[DATASET EXTRACT]
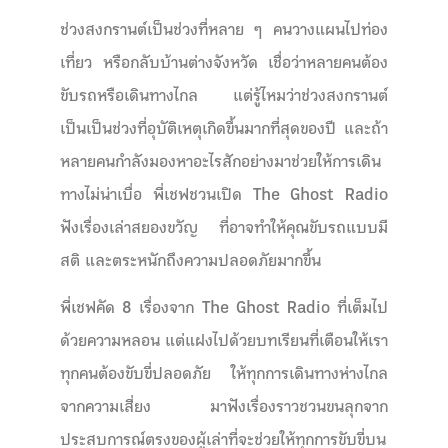
ช่วงสงกรานต์เป็นช่วงที่หลาย ๆ คนวางแผนไปท่อง
เที่ยว หรือกลับบ้านต่างจังหวัด เชื่อว่าหลายคนต้อง
ขับรถหรือเดินทางไกล แต่รู้ไหมว่าช่วงสงกรานต์
เป็นเป็นช่วงที่อุบัติเหตุเกิดขึ้นมากที่สุดของปี และถ้า
หลายคนกำลังมองหาอะไรสักอย่างมาช่วยให้การเดิน
ทางไม่น่าเบื่อ พี่เชฟชวนเปิด
The Ghost Radio
ฟังเรื่องเล่าสยองขวัญ ที่อาจทำให้คุณขับรถแบบมี
สติ และตระหนักถึงความปลอดภัยมากขึ้น
พี่เชฟคัด 8 เรื่องจาก
The Ghost Radio
ที่เต็มไป
ด้วยความหลอน แต่แฝงไปด้วยบทเรียนที่เตือนให้เรา
ทุกคนต้องขับขี่ปลอดภัย ให้ทุกการเดินทางห่างไกล
จากความเสี่ยง มาฟังเรื่องราวชวนขนลุกจาก
ประสบการณ์ตรงของผู้เล่าที่จะช่วยให้ทุกการขับขี่บน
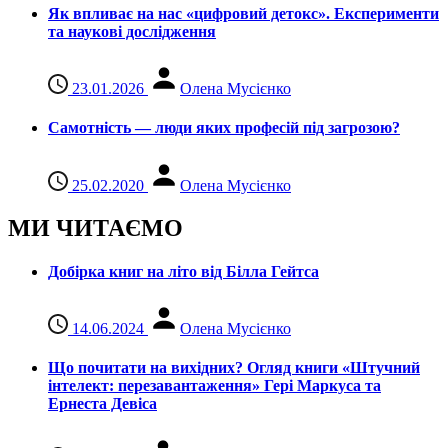
Як впливає на нас «цифровий детокс». Експерименти
та наукові дослідження
23.01.2026
Олена Мусієнко
Самотність — люди яких професій під загрозою?
25.02.2020
Олена Мусієнко
МИ ЧИТАЄМО
Добірка книг на літо від Білла Гейтса
14.06.2024
Олена Мусієнко
Що почитати на вихідних? Огляд книги «Штучний
інтелект: перезавантаження» Гері Маркуса та
Ернеста Девіса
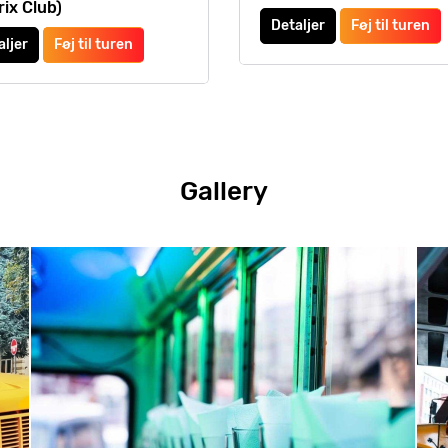
rix Club)
Detaljer
Føj til turen
aljer
Føj til turen
Gallery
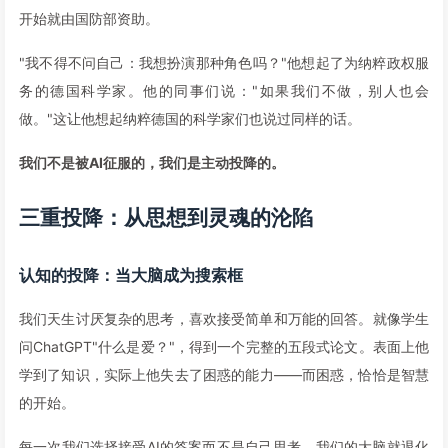
开始就由国防部资助。
"我不得不问自己：我想扮演那种角色吗？"他想起了为纳粹政权服
务的德国科学家。他的同事们说："如果我们不做，别人也会
做。"这让他想起纳粹德国的科学家们也说过同样的话。
我们不是被AI征服的，我们是主动投降的。
三重投降：从思想到灵魂的沦陷
认知的投降：当大脑成为搜索框
我们天生讨厌复杂的思考，喜欢接受简单和万能的回答。就像学生
问ChatGPT"什么是爱？"，得到一个完整的五段式论文。表面上他
学到了知识，实际上他失去了困惑的能力——而困惑，恰恰是智慧
的开始。
每一次我们选择接受AI的答案而不是自己思考，我们的大脑就退化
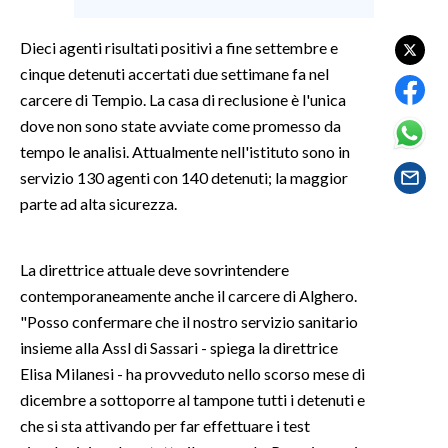
SPETTACOLI
Dieci agenti risultati positivi a fine settembre e
cinque detenuti accertati due settimane fa nel
GOSSIP
carcere di Tempio. La casa di reclusione è l'unica
dove non sono state avviate come promesso da
SALUTE
tempo le analisi. Attualmente nell'istituto sono in
servizio 130 agenti con 140 detenuti; la maggior
SARDEGNA TURISMO
parte ad alta sicurezza.
SARDI NEL MONDO
NOTIZIE
La direttrice attuale deve sovrintendere
contemporaneamente anche il carcere di Alghero.
EVENTI
"Posso confermare che il nostro servizio sanitario
#CARAUNIONE
insieme alla Assl di Sassari - spiega la direttrice
Elisa Milanesi - ha provveduto nello scorso mese di
3 MINUTI CON
dicembre a sottoporre al tampone tutti i detenuti e
che si sta attivando per far effettuare i test
INSULARITÀ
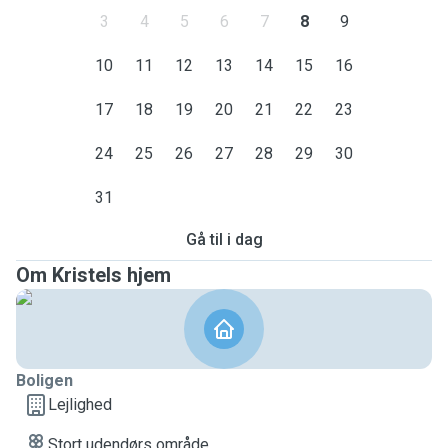
3
4
5
6
7
8
9
10
11
12
13
14
15
16
17
18
19
20
21
22
23
24
25
26
27
28
29
30
31
Gå til i dag
Om Kristels hjem
Boligen
Lejlighed
Stort udendørs område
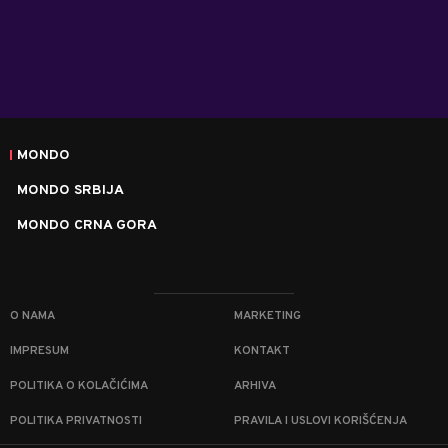
MONDO
MONDO SRBIJA
MONDO CRNA GORA
O NAMA
MARKETING
IMPRESUM
KONTAKT
POLITIKA O KOLAČIĆIMA
ARHIVA
POLITIKA PRIVATNOSTI
PRAVILA I USLOVI KORIŠĆENJA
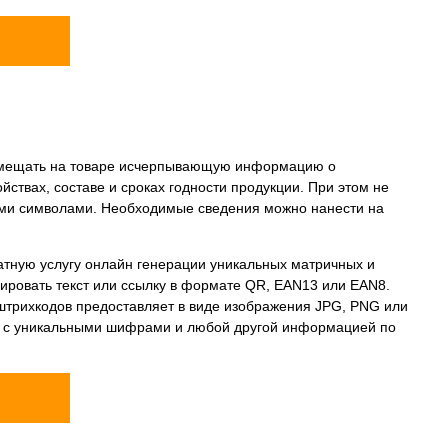
змещать на товаре исчерпывающую информацию о
йствах, составе и сроках годности продукции. При этом не
ыми символами. Необходимые сведения можно нанести на
тную услугу онлайн генерации уникальных матричных и
ировать текст или ссылку в формате QR, EAN13 или EAN8.
 штрихкодов предоставляет в виде изображения JPG, PNG или
ок с уникальными шифрами и любой другой информацией по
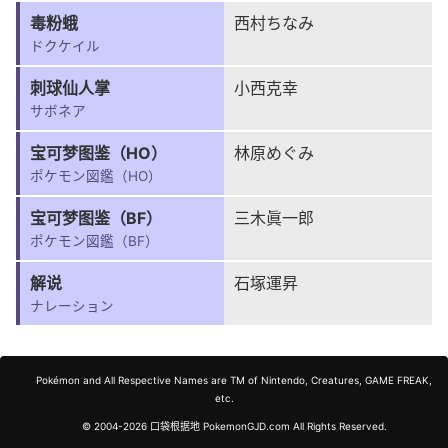
毒粉蛾
西村ちなみ
ドクケイル
刺球仙人掌
小西克幸
サボネア
宝可梦图鉴（HO）
林原めぐみ
ポケモン図鑑（HO）
宝可梦图鉴（BF）
三木眞一郎
ポケモン図鑑（BF）
解说
石塚運昇
ナレーション
Pokémon and All Respective Names are TM of Nintendo, Creatures, GAME FREAK,
etc.
© 2004-2026 口袋根据地 PokemonGJD.com All Rights Reserved.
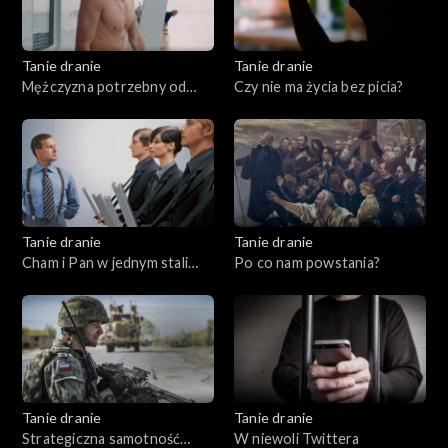
Tanie dranie
Tanie dranie
Mężczyzna potrzebny od
Czy nie ma życia bez picia?
zaraz
Tanie dranie
Tanie dranie
Cham i Pan w jednym stali
Po co nam powstania?
domu
Tanie dranie
Tanie dranie
Strategiczna samotność
W niewoli Twittera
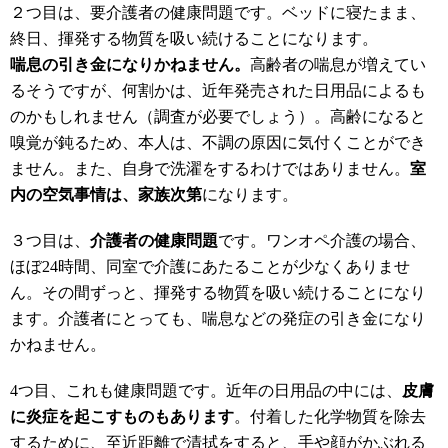
２つ目は、要介護者の健康問題です。ベッドに寝たまま、
終日、揮発する物質を吸い続けることになります。
喘息の引き金になりかねません。
高齢者の喘息が増えてい
るそうですが、何割かは、近年発売された日用品によるも
のかもしれません（調査が必要でしょう）。高齢になると
嗅覚が鈍るため、本人は、不調の原因に気付くことができ
ません。また、自身で洗濯をするわけではありません。
室
内の空気事情は、家族次第
になります。
３つ目は、
介護者の健康問題
です。ワンオペ介護の場合、
ほぼ24時間、同室で介護にあたることが少なくありませ
ん。その間ずっと、揮発する物質を吸い続けることになり
ます。介護者にとっても、喘息などの発症の引き金になり
かねません。
4つ目、これも健康問題です。近年の日用品の中には、
皮膚
に炎症を起こすものもあります
。付着した化学物質を除去
するために、至近距離で清拭をすると、手や顔がかぶれる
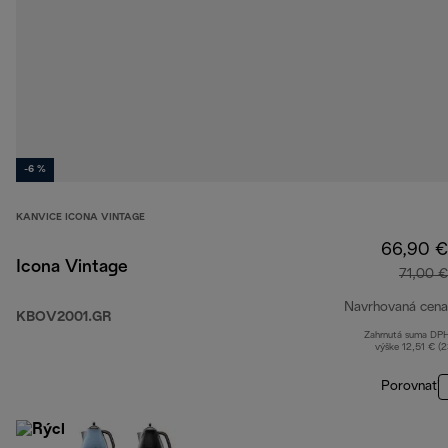
-6 %
KANVICE ICONA VINTAGE
66,90 €
Icona Vintage
71,00 €
Navrhovaná cena
KBOV2001.GR
Zahrnutá suma DP
výške 12,51 € (
Porovnať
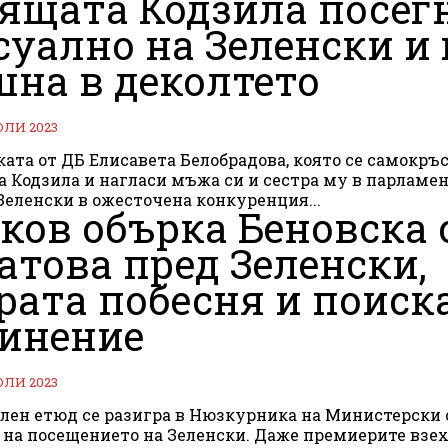
ящата Кодзила посег
суално на Зеленски и 
на в деколтето
ЮЛИ 2023
ата от ДБ Елисавета Белобрадова, която се самокръ
 Кодзила и нагласи мъжа си и сестра му в парламен
Зеленски в ожесточена конкуренция...
ков обърка Беновска 
атова пред Зеленски,
рата побесня и поиск
инение
ЮЛИ 2023
лен етюд се разигра в Нюзкурника на Министерски
 на посещението на Зеленски. Даже премиерите взех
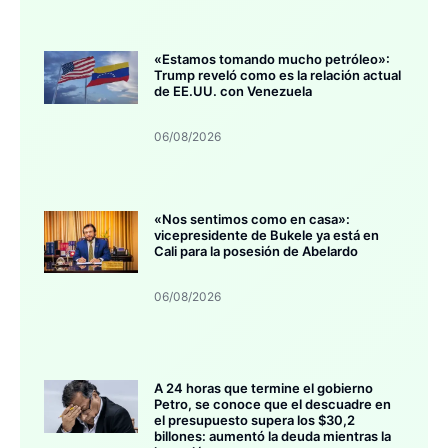
«Estamos tomando mucho petróleo»:
Trump reveló como es la relación actual
de EE.UU. con Venezuela
06/08/2026
«Nos sentimos como en casa»:
vicepresidente de Bukele ya está en
Cali para la posesión de Abelardo
06/08/2026
A 24 horas que termine el gobierno
Petro, se conoce que el descuadre en
el presupuesto supera los $30,2
billones: aumentó la deuda mientras la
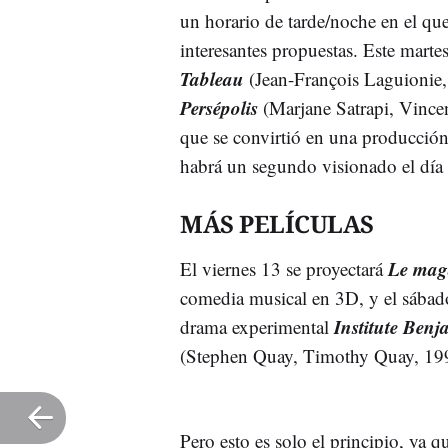
un horario de tarde/noche en el qu
interesantes propuestas. Este marte
Tableau
(Jean-François Laguionie, 
Persépolis
(Marjane Satrapi, Vince
que se convirtió en una producción
habrá un segundo visionado el día
MÁS PELÍCULAS
Le maga
El viernes 13 se proyectará
comedia musical en 3D, y el sábado
Institute Ben
drama experimental
(Stephen Quay, Timothy Quay, 19
Pero esto es solo el principio, ya 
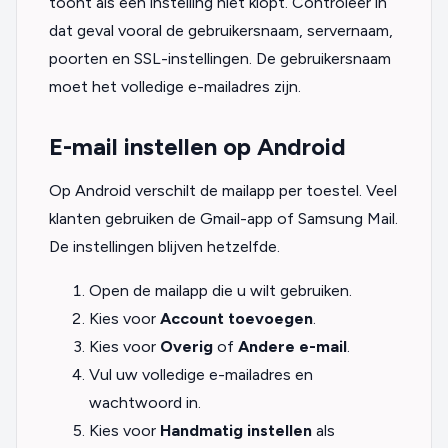
toont als een instelling niet klopt. Controleer in
dat geval vooral de gebruikersnaam, servernaam,
poorten en SSL-instellingen. De gebruikersnaam
moet het volledige e-mailadres zijn.
E-mail instellen op Android
Op Android verschilt de mailapp per toestel. Veel
klanten gebruiken de Gmail-app of Samsung Mail.
De instellingen blijven hetzelfde.
Open de mailapp die u wilt gebruiken.
Kies voor
Account toevoegen
.
Kies voor
Overig
of
Andere e-mail
.
Vul uw volledige e-mailadres en
wachtwoord in.
Kies voor
Handmatig instellen
als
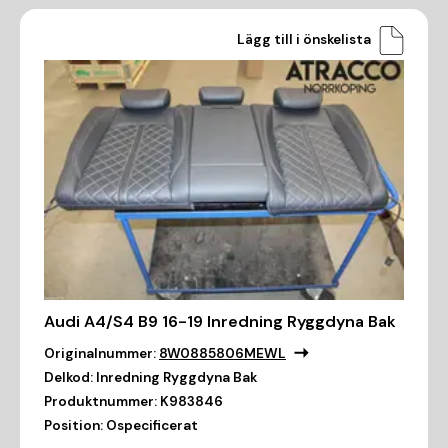
Lägg till i önskelista
Audi A4/S4 B9 16-19 Inredning Ryggdyna Bak
Originalnummer:
8W0885806MEWL
Delkod:
Inredning Ryggdyna Bak
Produktnummer:
K983846
Position:
Ospecificerat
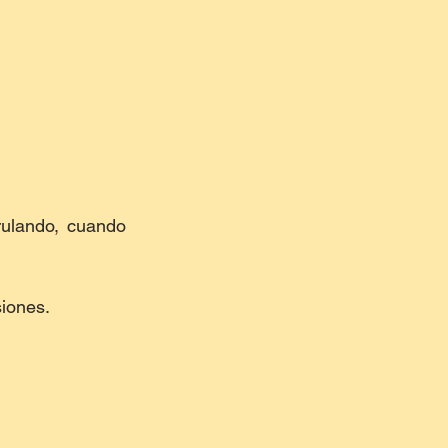
ulando, cuando 
siones.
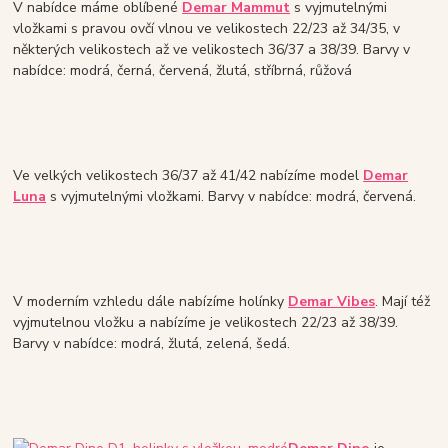
V nabídce máme oblíbené
Demar Mammut
s vyjmutelnými
vložkami s pravou ovčí vlnou ve velikostech 22/23 až 34/35, v
některých velikostech až ve velikostech 36/37 a 38/39. Barvy v
nabídce: modrá, černá, červená, žlutá, stříbrná, růžová
Ve velkých velikostech 36/37 až 41/42 nabízíme model
Demar
Luna
s vyjmutelnými vložkami. Barvy v nabídce: modrá, červená.
V moderním vzhledu dále nabízíme holínky
Demar Vibes
. Mají též
vyjmutelnou vložku a nabízíme je velikostech 22/23 až 38/39.
Barvy v nabídce: modrá, žlutá, zelená, šedá.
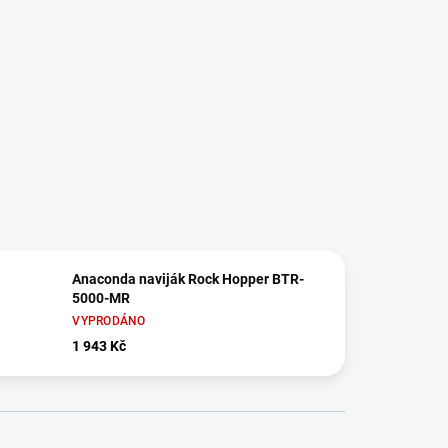
Anaconda naviják Rock Hopper BTR-
5000-MR
VYPRODÁNO
1 943 Kč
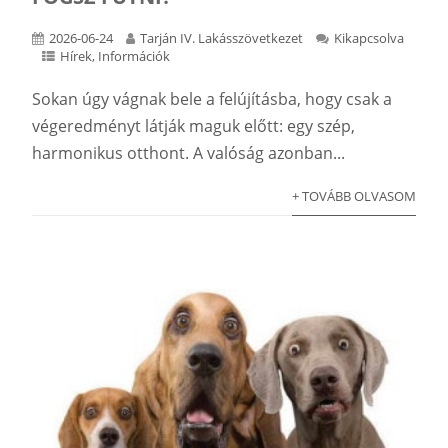
2026-06-24
Tarján IV. Lakásszövetkezet
Kikapcsolva
Hírek
,
Információk
Sokan úgy vágnak bele a felújításba, hogy csak a
végeredményt látják maguk előtt: egy szép,
harmonikus otthont. A valóság azonban...
+ TOVÁBB OLVASOM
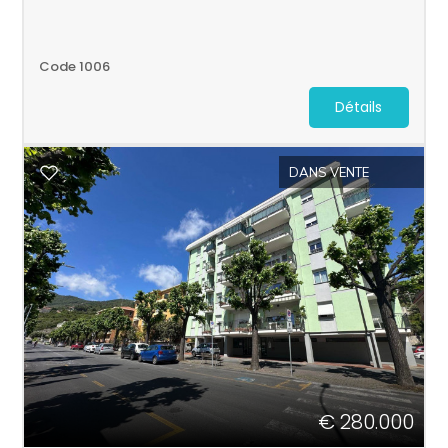
Code 1006
Détails
DANS VENTE
€ 280.000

[WORK REQUIRED] A single number is asked for: how many lines in the entries above hold the string "วงสงกรานต".

[SOLVED EXERCISE] 2